Following a similar pattern to the popgen use-case (#8) we'd like to situate and illustrate the quantitative genetics part of sgkit. Here's a rough structure to get started (paragraphs)

1. Who are the target audience (i.e., what is quantgen?), what do they do, and what tools do they use to do it? What are the limitations of these tools?
2. Sketch of sgkit's quantitative genetics API
3. Example of doing something useful with (a subset of) the pedigree methods (mixed ploidy?)
4. Example of doing something useful with the genomics methods (e.g. GRM?)

For 3 and 4 we want to be quite concrete, using a specific dataset and given precise numbers about file sizes and times it takes to run specific methods (if applicable, we can mention the time it takes to do the same thing in some other tool?). Similarly to #8 it would be nice if the analysis could go into a notebook that we store in this repo and which we could make available as supplementary material (as PDF). I don't think we need to make these notebooks strictly "runnable" though, so I think it's OK if the datasets used aren't freely available.
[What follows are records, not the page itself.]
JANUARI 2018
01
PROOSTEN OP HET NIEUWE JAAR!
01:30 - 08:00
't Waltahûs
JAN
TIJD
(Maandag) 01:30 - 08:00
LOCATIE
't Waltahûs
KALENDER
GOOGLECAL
I don't really know any open datasets that might be appropriate - I'm hoping @timothymillar might have some suggestions.

Does this outline seem sensible to you @timothymillar?

[timothymillar]

This looks good @jeromekelleher. Seeing it sketched out like this makes me think that a story around genomic prediction via (G)BLUP would be ideal. This would tie in the pedigree (inverse) relationship matrix with the GRM. However, we don't have a BLUP LMM implementation yet... I think we could get a simple implementation going without too much hassle using da.linalg.solve but it may not be the most performant. With or without a BLUP method, the focus should still be on kinship/relationship matrices.
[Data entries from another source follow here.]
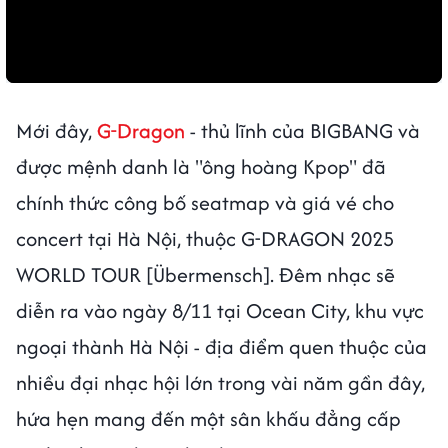
Mới đây,
G-Dragon
- thủ lĩnh của BIGBANG và
được mệnh danh là "ông hoàng Kpop" đã
chính thức công bố seatmap và giá vé cho
concert tại Hà Nội, thuộc G-DRAGON 2025
WORLD TOUR [Übermensch]. Đêm nhạc sẽ
diễn ra vào ngày 8/11 tại Ocean City, khu vực
ngoại thành Hà Nội - địa điểm quen thuộc của
nhiều đại nhạc hội lớn trong vài năm gần đây,
hứa hẹn mang đến một sân khấu đẳng cấp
The largest publicly available (diploid) pedigrees I know of are published by Cleveland et al 2012 (6473 individuals) and Bérénos et al 2014 (6740 individuals) so not exactly huge. However, these datasets are particularly good for examples as they also include genotypes for (a subset of) samples in addition to trait and heritability estimates. There are also a few simulated pedigrees around, e.g. Habier et al 2013 who simulated pedigree and marker data to investigate BLUP methods.

I'm not aware of any large publicly available polyploid pedigrees. However, polyploidy should have little effect on method performance and we can easily mock it using a diploid pedigree. I'll keep hunting for more examples. I agree that the data don't need to be freely available, but it would be preferable.

[jeromekelleher]

Sounds great @timothymillar! I don't think we need to use huge datasets for every example - I think diversity across different types of data and organisms is more useful really.

[timothymillar]

@jeromekelleher After reading your distributed computing blurb, I've been re-considering how we can do chunked computation of pedigree kinship/relationship matrices. I have some rough code that works, although the performance (real time) isn't great (dicts slow down numba quite a bit). It does help with memory usage though and I can calculate individual chunks from kinship matrices that are too large to fit in RAM. Both memory usage and compute time depend on the pedigree structure.
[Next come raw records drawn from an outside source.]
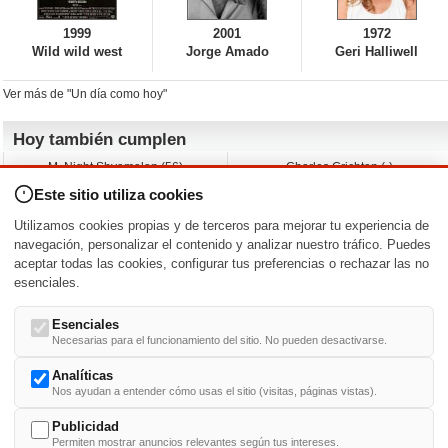
1999
2001
1972
Wild wild west
Jorge Amado
Geri Halliwell
Ver más de "Un día como hoy"
Hoy también cumplen
M. Night Shyamalan (56)
Charles Crichton (-)
Claudio Basso (49)
Jesse Ferguson (68)
Este sitio utiliza cookies
Andy Warhol (98)
Michelle Yeoh (64)
Melissa George (50)
Jeremy Ratchford (61)
Utilizamos cookies propias y de terceros para mejorar tu experiencia de
Vera Farmiga (53)
Jason O’Mara (54)
navegación, personalizar el contenido y analizar nuestro tráfico. Puedes
aceptar todas las cookies, configurar tus preferencias o rechazar las no
Nacimientos y estrenos en la fecha
esenciales.
DD/MM
/
Esenciales
Necesarias para el funcionamiento del sitio. No pueden desactivarse.
Analíticas
Nos ayudan a entender cómo usas el sitio (visitas, páginas vistas).
Buscar biografías >
A
-
B
-
C
-
D
-
E
-
F
-
G
-
H
-
I
-
J
-
K
-
L
-
M
-
N
-
O
-
P
-
Q
-
R
-
S
-
T
-
U
-
V
-
W
-
X
-
Y
-
Z
Publicidad
Permiten mostrar anuncios relevantes según tus intereses.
I personally think it would add value to the paper if we can demonstrate chunked/distributed computation of both genomic and pedigree relationship matrices. But, the code is quite complex so I'd like a second opinion before perusing it much further.

[jeromekelleher]

I think we should be driven by applications @timothymillar - if we don't have any pedigrees that we are currently using that require going "distributed" then I think it's fine to assume single machine for now. Do we make any hard assumptions in our API that would preclude later generalisations to multi-node?

[timothymillar]

That's a reasonable approach. There are no blockers with the current API although I'd probably require that a pedigree is already sorted to use chunking, it simplifies things a lot.

[jeromekelleher]

SGTM. We could add a sentence or two discussing this to the paper? Saying we assume stuff is in-core at the moment, but there's a clear path to scaling out, if the need arises (if working with, e.g., the BALSAC pedigree?